10 En troisième lieu, j’aimerais souhaiter la bienvenue à Peter Dickinson qui se joint à notre comité de rédaction, de même qu’à Patrick Finn, qui devient membre du comité de direction. Bienvenue également à Kim Solga, rédactrice adjointe, qui entrera officiellement en fonction à titre de rédactrice en chef de notre revue en juin. Kim et moi avons déjà entamé le processus de transition et je sais qu’elle apportera une perspective nouvelle et attrayante à la revue et qu’elle continuera de travailler à faire mieux connaîtreles recherches sur le théâtre et la performance au Canada tant à l’échelle du pays qu’à l’international.
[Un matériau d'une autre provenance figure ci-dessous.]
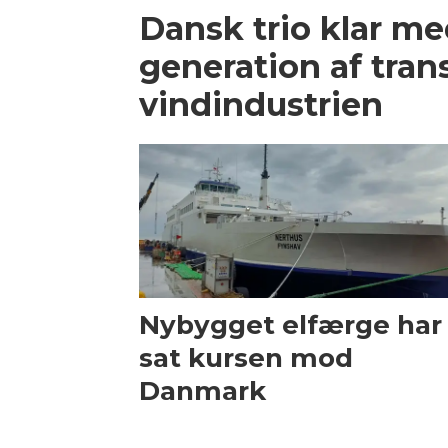
Dansk trio klar m
generation af trans
vindindustrien
Nybygget elfærge har
sat kursen mod
Danmark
11 Puisque ce numéro est le dernier à paraître sous ma direction, j’aimerais prendre un moment pour souligner rapidement le soutien formidable que m’ont accordés ces trois dernières années les membres de l’équipe de rédaction de RTaC (Barry Freeman, Louise Ladouceur, Erin Hurley, Michelle MacArthur, Kelsy Vivash, Shelley Liebembuk et Sonya Malaborza, de même que mon prédécesseur Glen Nichols et ma successeure Kim Solga), ainsi que le comité de rédaction et le comité de direction. Je tiens également à remercier tout spécialement les auteurs et rédacteurs invités avec qui j’ai eu le plaisir de collaborer au cours de cette période. Ce fut un privilège pour moi de travailler avec vous et de contribuer à diffuser votre recherche de par le monde. Merci aussi aux évaluateurs anonymes qui ont pris le temps de faire progresser nos auteurs et notre discipline. Et merci enfin à vous, chers lecteurs, qui lisez notre revue en formats imprimé et virtuel. Sans vous, nous n’existerions pas.